I believe that we often think that this fellowship with God is some sort of mystical experience that we have when we are in meditation or something.   But the fellowship with the Trinity is experienced in acts of obedience.   It is when we are going through difficult times that we experience the Father’s comforting power.   It is when are being persecuted for Christ’s sake that we experience the fellowship of the sufferings of the Son and the power of his resurrection.  It is when we are striving for holiness, resisting temptation, that we experience the power of the Holy Spirit.   In other words, to truly know the fellowship of the Trinity we must be engaged in the service of the Trinity.  When we are engaged in the service of God, he reveals himself to us, we know the richness of fellowship with him, and we are never lonely, even when we feel forsaken by others.
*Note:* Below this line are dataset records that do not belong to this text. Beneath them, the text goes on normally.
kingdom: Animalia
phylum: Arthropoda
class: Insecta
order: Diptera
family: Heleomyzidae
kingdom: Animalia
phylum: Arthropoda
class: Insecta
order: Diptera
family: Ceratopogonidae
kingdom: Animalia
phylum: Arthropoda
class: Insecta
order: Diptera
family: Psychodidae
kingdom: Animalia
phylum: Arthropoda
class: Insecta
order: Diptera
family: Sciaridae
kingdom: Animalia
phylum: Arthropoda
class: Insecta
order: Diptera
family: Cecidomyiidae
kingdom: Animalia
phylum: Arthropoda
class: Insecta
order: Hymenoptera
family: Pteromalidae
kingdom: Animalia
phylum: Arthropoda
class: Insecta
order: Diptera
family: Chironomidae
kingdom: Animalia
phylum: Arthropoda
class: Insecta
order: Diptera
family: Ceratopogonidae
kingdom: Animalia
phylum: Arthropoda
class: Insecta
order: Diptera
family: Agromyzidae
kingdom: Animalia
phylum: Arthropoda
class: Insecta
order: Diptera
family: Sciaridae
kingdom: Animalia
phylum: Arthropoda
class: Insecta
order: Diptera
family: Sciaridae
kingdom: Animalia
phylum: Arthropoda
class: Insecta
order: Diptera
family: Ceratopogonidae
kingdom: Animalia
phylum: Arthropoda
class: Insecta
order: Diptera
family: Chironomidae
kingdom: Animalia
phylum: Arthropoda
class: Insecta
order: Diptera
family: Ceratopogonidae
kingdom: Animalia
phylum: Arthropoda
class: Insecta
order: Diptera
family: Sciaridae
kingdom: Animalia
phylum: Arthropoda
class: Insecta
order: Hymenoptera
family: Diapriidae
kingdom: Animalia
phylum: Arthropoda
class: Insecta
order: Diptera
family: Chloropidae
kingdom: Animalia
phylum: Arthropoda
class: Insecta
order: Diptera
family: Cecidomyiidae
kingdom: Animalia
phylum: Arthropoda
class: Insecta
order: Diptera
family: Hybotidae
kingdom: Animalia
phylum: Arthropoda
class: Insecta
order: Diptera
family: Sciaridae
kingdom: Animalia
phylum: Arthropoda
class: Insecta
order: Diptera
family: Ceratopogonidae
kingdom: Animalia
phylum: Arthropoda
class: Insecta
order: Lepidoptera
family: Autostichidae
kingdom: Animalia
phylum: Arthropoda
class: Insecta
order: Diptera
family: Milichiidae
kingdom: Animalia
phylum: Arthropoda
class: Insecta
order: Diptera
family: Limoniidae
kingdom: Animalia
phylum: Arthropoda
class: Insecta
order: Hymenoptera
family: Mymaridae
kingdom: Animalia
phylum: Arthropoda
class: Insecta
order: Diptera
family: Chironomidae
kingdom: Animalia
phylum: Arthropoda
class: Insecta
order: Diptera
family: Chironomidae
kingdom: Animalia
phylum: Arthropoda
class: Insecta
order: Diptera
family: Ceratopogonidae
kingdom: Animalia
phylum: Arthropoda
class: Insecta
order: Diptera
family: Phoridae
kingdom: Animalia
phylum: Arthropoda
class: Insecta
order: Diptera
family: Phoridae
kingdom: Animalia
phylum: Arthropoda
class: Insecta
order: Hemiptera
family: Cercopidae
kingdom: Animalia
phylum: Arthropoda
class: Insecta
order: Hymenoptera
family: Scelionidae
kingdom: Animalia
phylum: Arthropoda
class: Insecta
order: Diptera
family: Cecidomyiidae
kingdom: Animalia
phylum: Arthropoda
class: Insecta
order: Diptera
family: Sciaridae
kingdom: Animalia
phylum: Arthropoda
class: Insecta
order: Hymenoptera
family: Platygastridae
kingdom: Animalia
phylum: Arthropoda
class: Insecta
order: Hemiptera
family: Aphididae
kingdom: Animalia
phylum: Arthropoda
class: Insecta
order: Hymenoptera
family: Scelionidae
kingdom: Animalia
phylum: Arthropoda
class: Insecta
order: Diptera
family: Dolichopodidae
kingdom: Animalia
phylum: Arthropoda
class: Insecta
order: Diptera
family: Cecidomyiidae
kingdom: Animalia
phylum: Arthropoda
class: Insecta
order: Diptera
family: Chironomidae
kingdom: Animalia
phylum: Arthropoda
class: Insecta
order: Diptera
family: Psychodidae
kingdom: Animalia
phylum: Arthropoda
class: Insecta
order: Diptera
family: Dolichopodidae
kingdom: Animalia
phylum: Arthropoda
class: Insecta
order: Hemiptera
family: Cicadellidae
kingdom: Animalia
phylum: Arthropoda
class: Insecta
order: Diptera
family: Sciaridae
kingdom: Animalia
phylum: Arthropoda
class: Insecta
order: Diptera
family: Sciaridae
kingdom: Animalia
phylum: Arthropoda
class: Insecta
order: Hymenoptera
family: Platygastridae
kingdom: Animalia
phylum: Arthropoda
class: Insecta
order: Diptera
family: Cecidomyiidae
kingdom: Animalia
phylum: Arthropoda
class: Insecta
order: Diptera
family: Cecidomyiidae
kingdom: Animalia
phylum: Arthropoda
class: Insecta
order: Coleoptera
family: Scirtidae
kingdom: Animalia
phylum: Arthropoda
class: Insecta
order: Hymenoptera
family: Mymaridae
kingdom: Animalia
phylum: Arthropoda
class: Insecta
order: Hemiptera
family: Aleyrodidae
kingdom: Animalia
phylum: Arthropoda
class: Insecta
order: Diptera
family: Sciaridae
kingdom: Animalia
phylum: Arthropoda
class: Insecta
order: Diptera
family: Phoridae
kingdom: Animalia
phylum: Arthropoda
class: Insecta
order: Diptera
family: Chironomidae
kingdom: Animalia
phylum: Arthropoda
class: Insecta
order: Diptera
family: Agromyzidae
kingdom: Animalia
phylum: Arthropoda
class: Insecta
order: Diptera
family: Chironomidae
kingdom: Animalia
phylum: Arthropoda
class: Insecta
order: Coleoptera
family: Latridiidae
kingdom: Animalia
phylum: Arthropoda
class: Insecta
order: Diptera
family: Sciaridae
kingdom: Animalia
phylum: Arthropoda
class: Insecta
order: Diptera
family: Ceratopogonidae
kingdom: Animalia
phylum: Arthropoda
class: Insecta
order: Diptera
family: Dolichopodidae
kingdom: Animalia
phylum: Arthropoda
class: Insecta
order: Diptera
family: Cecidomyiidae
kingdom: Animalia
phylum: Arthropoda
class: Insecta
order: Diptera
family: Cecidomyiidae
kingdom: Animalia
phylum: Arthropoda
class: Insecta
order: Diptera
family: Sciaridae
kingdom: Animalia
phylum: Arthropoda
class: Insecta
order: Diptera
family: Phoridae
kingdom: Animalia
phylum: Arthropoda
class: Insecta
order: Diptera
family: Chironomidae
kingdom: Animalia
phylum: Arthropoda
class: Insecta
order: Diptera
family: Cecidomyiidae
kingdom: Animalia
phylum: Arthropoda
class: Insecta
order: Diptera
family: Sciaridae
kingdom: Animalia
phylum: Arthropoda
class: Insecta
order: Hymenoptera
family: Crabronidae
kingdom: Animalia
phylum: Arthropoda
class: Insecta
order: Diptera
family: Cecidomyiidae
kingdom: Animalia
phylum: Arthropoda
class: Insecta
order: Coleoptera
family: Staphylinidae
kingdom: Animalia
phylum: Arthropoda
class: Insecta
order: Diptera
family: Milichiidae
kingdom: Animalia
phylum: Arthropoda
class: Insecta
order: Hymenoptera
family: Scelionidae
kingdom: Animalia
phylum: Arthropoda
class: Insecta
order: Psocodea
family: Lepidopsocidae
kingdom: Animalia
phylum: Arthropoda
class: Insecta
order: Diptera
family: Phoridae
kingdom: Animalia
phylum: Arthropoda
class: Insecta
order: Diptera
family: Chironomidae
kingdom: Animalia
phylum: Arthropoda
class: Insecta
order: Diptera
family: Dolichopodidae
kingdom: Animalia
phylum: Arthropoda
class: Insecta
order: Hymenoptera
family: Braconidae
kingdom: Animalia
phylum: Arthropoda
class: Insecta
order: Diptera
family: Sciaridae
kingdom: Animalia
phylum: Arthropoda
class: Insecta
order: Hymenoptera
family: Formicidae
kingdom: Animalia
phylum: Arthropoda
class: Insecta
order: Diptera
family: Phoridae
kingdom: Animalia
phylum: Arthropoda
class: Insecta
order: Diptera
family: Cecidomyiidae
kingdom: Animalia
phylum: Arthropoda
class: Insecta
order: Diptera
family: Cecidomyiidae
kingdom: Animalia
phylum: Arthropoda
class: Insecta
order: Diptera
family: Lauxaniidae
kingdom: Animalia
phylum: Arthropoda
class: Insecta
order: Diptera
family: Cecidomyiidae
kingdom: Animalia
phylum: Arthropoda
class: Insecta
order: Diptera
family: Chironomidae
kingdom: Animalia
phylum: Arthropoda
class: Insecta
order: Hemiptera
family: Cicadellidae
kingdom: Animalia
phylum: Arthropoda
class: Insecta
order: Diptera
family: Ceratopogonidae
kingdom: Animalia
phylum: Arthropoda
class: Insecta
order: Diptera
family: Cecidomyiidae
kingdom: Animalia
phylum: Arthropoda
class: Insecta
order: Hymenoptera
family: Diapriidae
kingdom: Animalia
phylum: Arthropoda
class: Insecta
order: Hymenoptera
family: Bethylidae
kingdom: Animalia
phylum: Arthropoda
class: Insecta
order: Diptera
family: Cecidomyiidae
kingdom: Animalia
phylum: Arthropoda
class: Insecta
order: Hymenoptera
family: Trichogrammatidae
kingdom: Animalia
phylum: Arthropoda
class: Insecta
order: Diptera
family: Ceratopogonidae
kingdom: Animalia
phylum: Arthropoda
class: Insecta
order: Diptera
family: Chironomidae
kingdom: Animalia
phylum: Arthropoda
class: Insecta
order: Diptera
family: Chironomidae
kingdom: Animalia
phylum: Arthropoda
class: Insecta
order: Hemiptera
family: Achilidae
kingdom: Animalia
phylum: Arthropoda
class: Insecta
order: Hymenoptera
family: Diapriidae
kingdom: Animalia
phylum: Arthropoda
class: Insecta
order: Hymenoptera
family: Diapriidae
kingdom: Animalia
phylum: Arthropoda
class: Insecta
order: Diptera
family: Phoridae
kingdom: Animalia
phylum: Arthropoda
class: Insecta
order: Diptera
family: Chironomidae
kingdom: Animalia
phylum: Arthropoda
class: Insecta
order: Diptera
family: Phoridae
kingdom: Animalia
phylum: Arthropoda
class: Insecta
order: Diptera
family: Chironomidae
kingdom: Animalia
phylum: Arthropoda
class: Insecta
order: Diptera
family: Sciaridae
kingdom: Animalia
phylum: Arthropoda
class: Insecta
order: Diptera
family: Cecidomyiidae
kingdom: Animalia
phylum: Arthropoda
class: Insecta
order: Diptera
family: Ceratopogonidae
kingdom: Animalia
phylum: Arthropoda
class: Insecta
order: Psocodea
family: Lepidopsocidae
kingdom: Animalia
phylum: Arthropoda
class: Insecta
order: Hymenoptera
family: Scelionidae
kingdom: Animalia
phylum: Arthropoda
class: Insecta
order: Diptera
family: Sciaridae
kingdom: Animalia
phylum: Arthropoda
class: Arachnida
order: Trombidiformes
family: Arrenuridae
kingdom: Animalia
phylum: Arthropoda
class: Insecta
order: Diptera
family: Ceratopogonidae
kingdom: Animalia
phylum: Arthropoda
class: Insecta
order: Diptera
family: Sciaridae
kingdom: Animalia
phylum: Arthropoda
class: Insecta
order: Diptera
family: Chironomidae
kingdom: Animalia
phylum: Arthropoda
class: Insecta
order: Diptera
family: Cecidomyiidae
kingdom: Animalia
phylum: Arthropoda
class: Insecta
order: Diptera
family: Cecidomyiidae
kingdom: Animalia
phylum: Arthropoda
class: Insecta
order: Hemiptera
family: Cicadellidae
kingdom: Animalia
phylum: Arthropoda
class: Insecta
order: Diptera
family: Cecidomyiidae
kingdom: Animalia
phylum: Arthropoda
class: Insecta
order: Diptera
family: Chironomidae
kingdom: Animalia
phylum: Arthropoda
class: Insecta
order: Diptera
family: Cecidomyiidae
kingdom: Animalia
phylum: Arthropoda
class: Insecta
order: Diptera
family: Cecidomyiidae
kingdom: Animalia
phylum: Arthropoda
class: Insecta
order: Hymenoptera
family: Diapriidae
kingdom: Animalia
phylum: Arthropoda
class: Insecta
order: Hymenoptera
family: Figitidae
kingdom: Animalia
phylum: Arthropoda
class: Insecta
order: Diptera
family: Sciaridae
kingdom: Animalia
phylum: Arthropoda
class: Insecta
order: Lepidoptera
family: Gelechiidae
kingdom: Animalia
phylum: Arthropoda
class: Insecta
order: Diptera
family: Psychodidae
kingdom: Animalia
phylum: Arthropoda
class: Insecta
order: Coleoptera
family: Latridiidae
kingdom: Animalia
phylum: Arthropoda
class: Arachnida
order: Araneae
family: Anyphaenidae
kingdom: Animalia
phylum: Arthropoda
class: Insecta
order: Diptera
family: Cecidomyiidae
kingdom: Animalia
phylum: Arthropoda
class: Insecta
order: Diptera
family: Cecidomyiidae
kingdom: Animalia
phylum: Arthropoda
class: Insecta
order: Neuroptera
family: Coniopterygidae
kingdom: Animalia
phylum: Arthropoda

Loneliness can be a very terrible feeling, and it can also be dangerous.   I think of many young people who are so lonely, they will often jump into a relationship with another person just escape the feeling of loneliness.    Loneliness can cause us to make some terrible choices-sometimes, sinful choices.  But God has given us a way to know that we are never alone.   When I was a boy, we used to sing the old gospel song, “I’ll Never Be Lonely Again.”   So many people in our world would give anything to be able to say they will never be lonely.   Some people are so terribly lonely right now.  As the Beatles sang, “Ah, look at all the lonely people.”  The Christian conquers loneliness through union with God.  Christians are in constant fellowship with the Holy Trinity which also unites us to all the saints around the world, and as our hymn says, we have mystic sweet communion with those whose rest is won.  With such fellowship with the Holy Trinity and all the saints of God, we will never be lonely again.    On this Trinity Sunday, let us celebrate our fellowship with God in three persons, blessed Trinity.  Amen.

Works Cited

Ryle, J. C.  Expository Thoughts on John.   Vol. 3.  New York: Robert Carter & Brothers, 1880.